Exercise - Give the records again. Keep them exact and leave out the images.
------ Material for this task
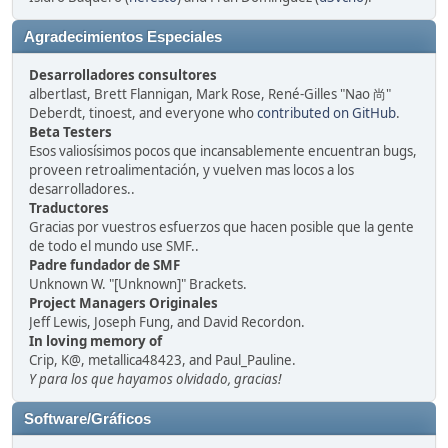
Agradecimientos Especiales
Desarrolladores consultores
albertlast, Brett Flannigan, Mark Rose, René-Gilles "Nao 尚"
Deberdt, tinoest, and everyone who
contributed on GitHub
.
Beta Testers
Esos valiosísimos pocos que incansablemente encuentran bugs,
proveen retroalimentación, y vuelven mas locos a los
desarrolladores..
Traductores
Gracias por vuestros esfuerzos que hacen posible que la gente
de todo el mundo use SMF..
Padre fundador de SMF
Unknown W. "[Unknown]" Brackets.
Project Managers Originales
Jeff Lewis, Joseph Fung, and David Recordon.
In loving memory of
Crip, K@, metallica48423, and Paul_Pauline.
Y para los que hayamos olvidado, gracias!
Software/Gráficos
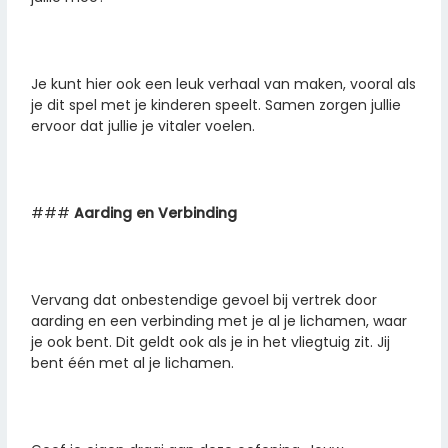
Je kunt hier ook een leuk verhaal van maken, vooral als
je dit spel met je kinderen speelt. Samen zorgen jullie
ervoor dat jullie je vitaler voelen.
###
Aarding en Verbinding
Vervang dat onbestendige gevoel bij vertrek door
aarding en een verbinding met je al je lichamen, waar
je ook bent. Dit geldt ook als je in het vliegtuig zit. Jij
bent één met al je lichamen.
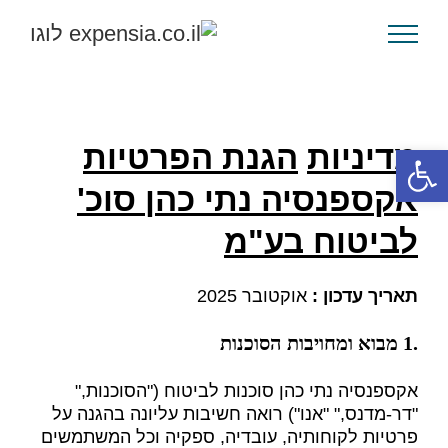
לג
תוכן
מדיניות
הגנת הפרטיות
פתח סרגל נגישות
אקספנסיה נתי כהן סוכ
'
לביטוח בע
"
מ
תאריך עדכון
:
אוקטובר 2025
.1 מבוא ומחויבות הסוכנות
אקספנסיה נתי כהן סוכנות לביטוח ("הסוכנות,"
"דר-מדנס," "אנו") רואה חשיבות עליונה בהגנה על
פרטיות לקוחותיה, עובדיה, ספקיה וכל המשתמשים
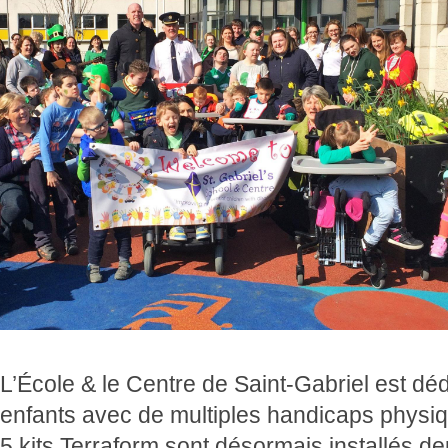
L’École & le Centre de Saint-Gabriel est déd
enfants avec de multiples handicaps physi
5 kits Terraform sont désormais installés dep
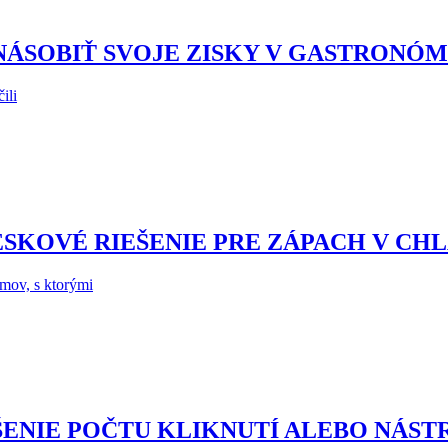
SOBIŤ SVOJE ZISKY V GASTRONÓM
ili
ESKOVÉ RIEŠENIE PRE ZÁPACH V CH
mov, s ktorými
ÝŠENIE POČTU KLIKNUTÍ ALEBO NÁST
------------
Answer for this exercise -
Agradecimientos Especiales
Desarrolladores consultores
albertlast, Brett Flannigan, Mark Rose, René-Gilles "Nao 尚"
Deberdt, tinoest, and everyone who
contributed on GitHub
.
Beta Testers
Esos valiosísimos pocos que incansablemente encuentran bugs,
proveen retroalimentación, y vuelven mas locos a los
desarrolladores..
Traductores
Gracias por vuestros esfuerzos que hacen posible que la gente
de todo el mundo use SMF..
Padre fundador de SMF
Unknown W. "[Unknown]" Brackets.
Project Managers Originales
Jeff Lewis, Joseph Fung, and David Recordon.
In loving memory of
Crip, K@, metallica48423, and Paul_Pauline.
Y para los que hayamos olvidado, gracias!
Software/Gráficos
Je kunt hier ook een leuk verhaal van maken, vooral als
je dit spel met je kinderen speelt. Samen zorgen jullie
ervoor dat jullie je vitaler voelen.
###
Aarding en Verbinding
Vervang dat onbestendige gevoel bij vertrek door
aarding en een verbinding met je al je lichamen, waar
je ook bent. Dit geldt ook als je in het vliegtuig zit. Jij
bent één met al je lichamen.
לג
תוכן
מדיניות
הגנת הפרטיות
פתח סרגל נגישות
אקספנסיה נתי כהן סוכ
'
לביטוח בע
"
מ
תאריך עדכון
:
אוקטובר 2025
.1 מבוא ומחויבות הסוכנות
אקספנסיה נתי כהן סוכנות לביטוח ("הסוכנות,"
"דר-מדנס," "אנו") רואה חשיבות עליונה בהגנה על
פרטיות לקוחותיה, עובדיה, ספקיה וכל המשתמשים
L’École & le Centre de Saint-Gabriel est déd
enfants avec de multiples handicaps physi
5 kits Terraform sont désormais installés dep
SOBIŤ SVOJE ZISKY V GASTRONÓM
ili
ESKOVÉ RIEŠENIE PRE ZÁPACH V CH
mov, s ktorými
ÝŠENIE POČTU KLIKNUTÍ ALEBO NÁST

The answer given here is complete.